登録区分 | 自然遺産 |
登録基準 | (8) |
登録年 | 2000年(2006年拡張) |
スウェーデン東部のヘーガ・クステンとフィンランド西部のクヴァルケン群島は、氷河期末期の約9600年前から土地が隆起するという珍しい現象が見られます。これは氷河の重みによって大地がリバンドすることで、年に平均8〜10mmの速度で隆起が進むというもの。さらに大陸氷河によって形成された「デ・ギア・モレーン」という洗濯板のような地形が見れるのも特徴。
ここではヘーガ・クステンとクヴァルケン群島がなぜ世界遺産なのか、世界遺産マニアが分かりやすく解説。これを読めば、ヘーガ・クステンとクヴァルケン群島について詳しくなること間違いなし!
ヘーガ・クステン(ハイ・コースト)とクヴァルケン群島とは?
バルト海北部のボスニア湾に面した、スウェーデン東部のヘーガ・クステンとフィンランド西部のクヴァルケン群島は、氷河が解氷したことによって隆起が続くという世界でも珍しい地形です。200〜300万年前に何度も氷河期を繰り返し、ここは大陸の氷河の中心部でもありました。現在の地形は、氷河期末期の約9600年前から土地が隆起して形成されたもの。
「アイソスタシー」と呼ばれる、地球の大地が均衡に保たれるようになるという説があるものの、ここはその影響を受けていないという珍しい地形。最後の氷河期の後に、ここは合計で800mも土地が隆起し、世界でも最も隆起した場所であります。現在でも土地は隆起し続け、その勢いは一年に平均8〜10mmの速度で進み、やがては海から切り離され、ボスニア湾が湖になると予測されるほど。
ここでは大陸氷河が溶けたことによって形成された地形も見られ、洗濯板のような氷堆石「デ・ギア・モレーン」も見られるのも特徴。
ヘーガ・クステン(ハイ・コースト)とクヴァルケン群島はどんな理由で世界遺産に登録されているの?

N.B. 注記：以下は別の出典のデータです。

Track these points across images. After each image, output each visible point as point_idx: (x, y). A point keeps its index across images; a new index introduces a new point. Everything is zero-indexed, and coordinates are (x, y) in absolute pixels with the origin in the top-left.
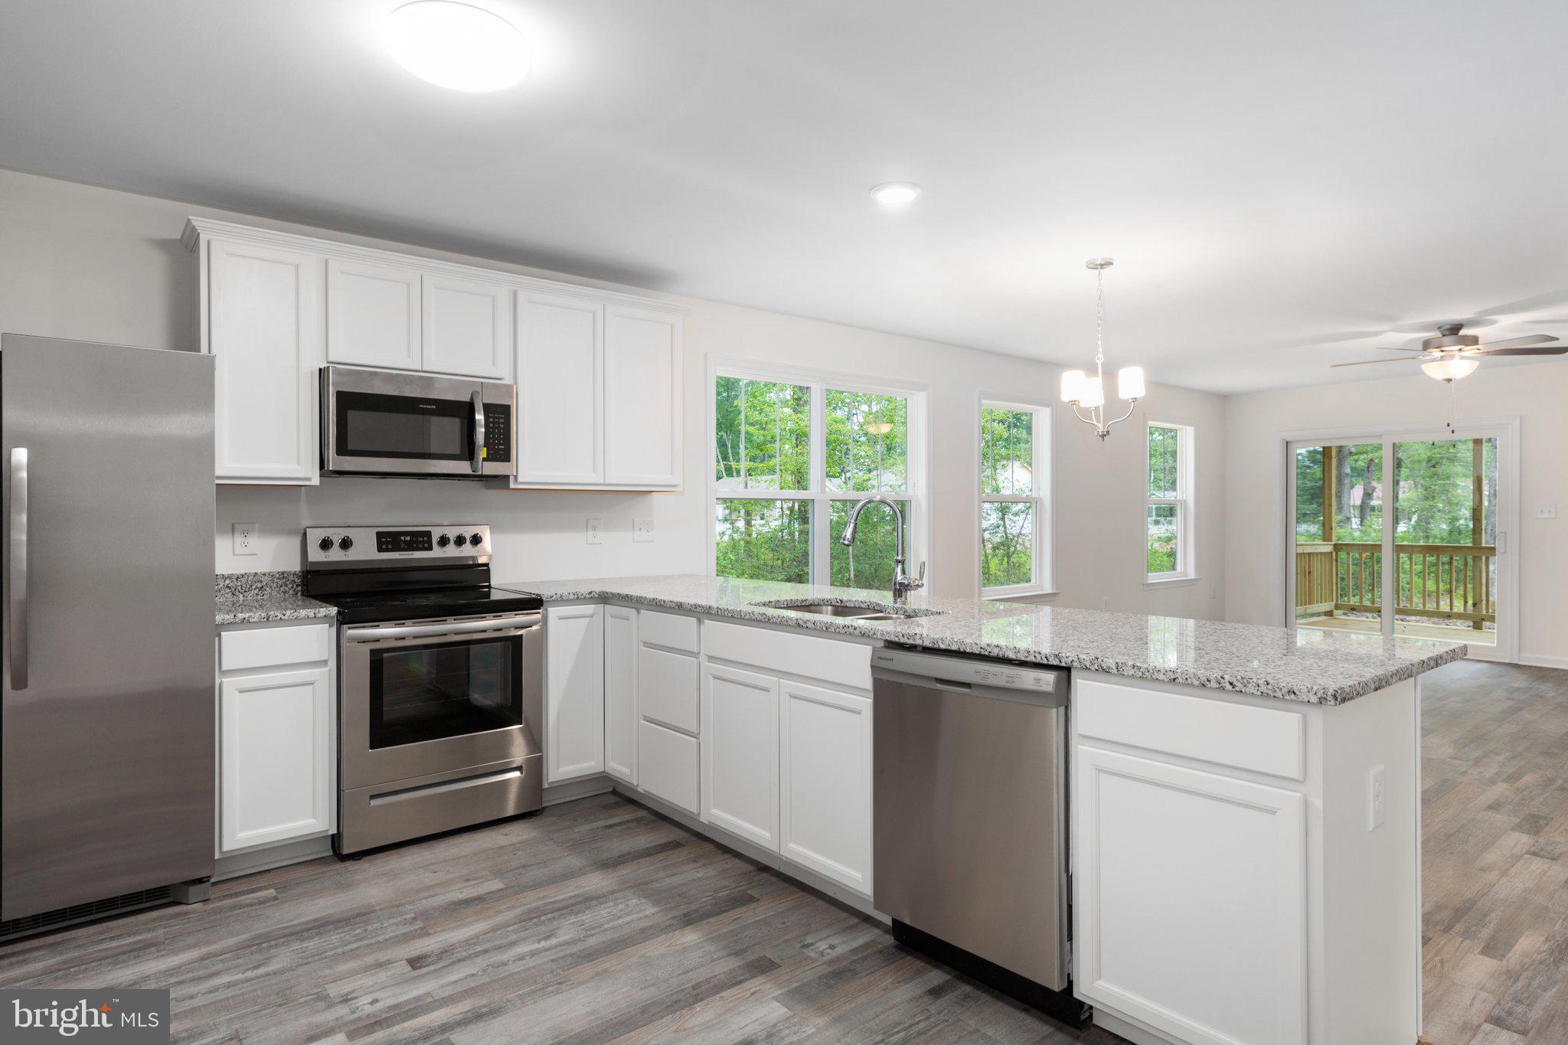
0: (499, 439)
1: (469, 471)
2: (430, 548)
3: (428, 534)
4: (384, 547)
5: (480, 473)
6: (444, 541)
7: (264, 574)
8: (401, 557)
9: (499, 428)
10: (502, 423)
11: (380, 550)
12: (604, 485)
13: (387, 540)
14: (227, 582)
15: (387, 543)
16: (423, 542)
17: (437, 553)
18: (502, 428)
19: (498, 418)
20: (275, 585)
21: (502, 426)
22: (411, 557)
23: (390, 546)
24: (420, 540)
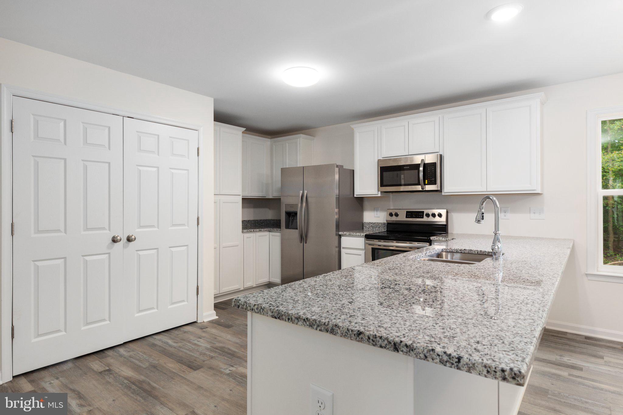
0: (432, 176)
1: (421, 189)
2: (423, 218)
3: (423, 212)
4: (408, 216)
5: (425, 190)
6: (428, 215)
7: (380, 223)
8: (412, 220)
9: (432, 172)
10: (433, 170)
11: (406, 217)
12: (487, 191)
13: (410, 214)
14: (372, 224)
15: (409, 215)
16: (421, 215)
17: (425, 219)
18: (433, 172)
19: (432, 168)
20: (382, 227)
21: (433, 171)
22: (415, 220)
23: (410, 216)
24: (420, 214)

ヘーガ・クステンとクヴァルケン群島が評価されたのが、以下の点。
登録基準(viii)
世界でも最大の土地隆起が見られ、現在でも隆起が続いています。ここは大陸氷河が融解する過程が分かり、「デ・ギア・モレーン」のような氷河堆積層があり、モレーンで形成された島なども見られる多様な地形であるという点。
世界遺産マニアの結論と感想
ボスニア湾はもともとが氷河で埋まっていて、氷河によって土地が沈んでいたことから、その反発として土地が隆起するという珍しい地形が評価されています。そして、「デ・ギア・モレーン」のようにかつての大陸氷河の名残が見られるのもポイント。
ちなみに、ボスニア湾の「ボスニア」は古ノルド語の「湾(Bothnia)」という意味が由来で、南ヨーロッパにあるボスニア・ヘルツェゴビナのボスニア(Bosnia)とは全く無関係なので要注意。
※こちらの内容は、世界遺産マニアの調査によって導き出した考察です。データに関しては媒体によって解釈が異なるので、その点はご了承下さい。